For some players, a change of scenery can be a good thing. For others, it’s the kiss of death.
This is true both between the lines and in fantasy baseball, where owners are tasked every year with figuring out whether players who switched teams over the offseason will be better or worse off with their new organizations.
Several well-known players, including a legitimate ace in Chris Sale, changed uniforms in recent months — either in free agency or via trade — so let’s look at the most notable as it relates to fantasy baseball and determine whether their respective stocks rose, dropped or stayed the same following their big moves.
Chris Sale (traded from Chicago White Sox to Boston Red Sox)
It’s hard for Sale’s stock to be much higher than it already was, seeing as how he’s one of the game’s best hurlers, both on the field and in fantasy circles. Assuming he continues to pitch like a true ace, however, it’s reasonable to think 2017 could be his best fantasy season yet. He’s been striking out batters at an impressive clip all spring, and although he’s never topped 17 wins in a season, that could change in Boston, where a stacked lineup should provide plenty of run support.
Dexter Fowler (signed with St.
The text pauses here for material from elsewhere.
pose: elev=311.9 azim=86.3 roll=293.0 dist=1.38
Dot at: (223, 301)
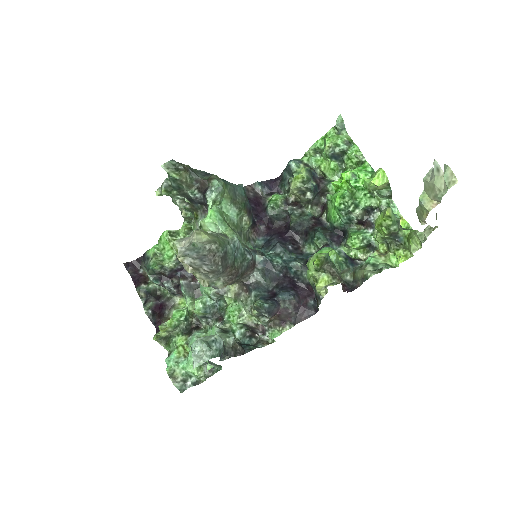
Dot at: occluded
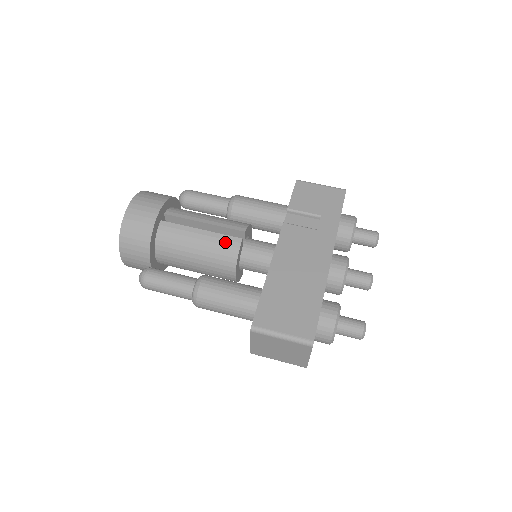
Louis Cardinals in free agency)
Fowler was the catalyst for the Cubs’ World Series-winning offense last season, with manager Joe Maddon frequently saying of the talented leadoff man, “You go, we go.” Fantasy owners should expect solid production again despite Fowler joining Chicago’s biggest rival, but keep in mind he was setting the table for the likes of Kris Bryant and Anthony Rizzo in 2016. A slight regression could be in the cards — no pun intended — in St. Louis, where the offense might not be quite as potent.
Edwin Encarnacion (signed with Cleveland Indians in free agency)
Encarnacion has been a constant source of home runs in recent seasons, and that shouldn’t change in Cleveland. Progressive Field actually proved to be a more hitter-friendly environment than Rogers Centre last season. That said, Encarnacion figures to serve as the Indians’ primary designated hitter, limiting his fantasy appeal, especially in the long run. He’s also a year older with a lucrative contract now secured, so a slight regression isn’t out of the question.
Aroldis Chapman (signed with New York Yankees in free agency)
Let’s face it. Chapman arguably is the best closer in baseball, and he’s still in his prime at age 29. The only way Chapman won’t light up fantasy scoreboards in 2017 is if his save opportunities are limited by playing for a poor team. And while the Yankees might not be playoff-bound, they should be competitive enough. Plus, we already know he’s comfortable pitching in a big market having spent his 2016 season with the Bronx Bombers and then the Cubs.
Mark Melancon (signed with San Francisco Giants in free agency)
Melancon isn’t as flashy as some of the other elite closers, in large because his strikeout rate isn’t quite as impressive. He’s still a consistent source of saves, though, and that shouldn’t change with the Giants, who finally appear to have solved their ninth-inning problem.
Wade Davis (traded from Kansas City Royals to Chicago Cubs)
There are red flags with Davis, like his injury history, his increased ERA and a dip in strikeout rate. He’s joining the defending World Series champions and a team that won 103 games in the regular season last year, though. He could rack up saves in bunches, mitigating the concerns.
Jorge Soler (traded from Chicago Cubs to Kansas City Royals)
Soler, acquired in exchange for the aforementioned Davis, remains somewhat of a wild card, but this is where a change of scenery could do wonders. He didn’t live up to the hype in Chicago, where the Cubs’ stacked roster limited his opportunities, but he shouldn’t have much of an issue carving out playing time in Kansas City’s outfield. The talent is there, particularly in the power department, and although there still are questions about his propensity for striking out, this could be a breakout season for the 25-year-old now that the training wheels will be completely off.
Adam Eaton (traded from Chicago White Sox to Washington Nationals)
The Nationals gave up quite a haul to land Eaton, which speaks to how highly they think of him. He might never be a fantasy stud, but he’s still a useful player who could see in uptick in runs scored and stolen bases now that he’s playing for a contender in Washington.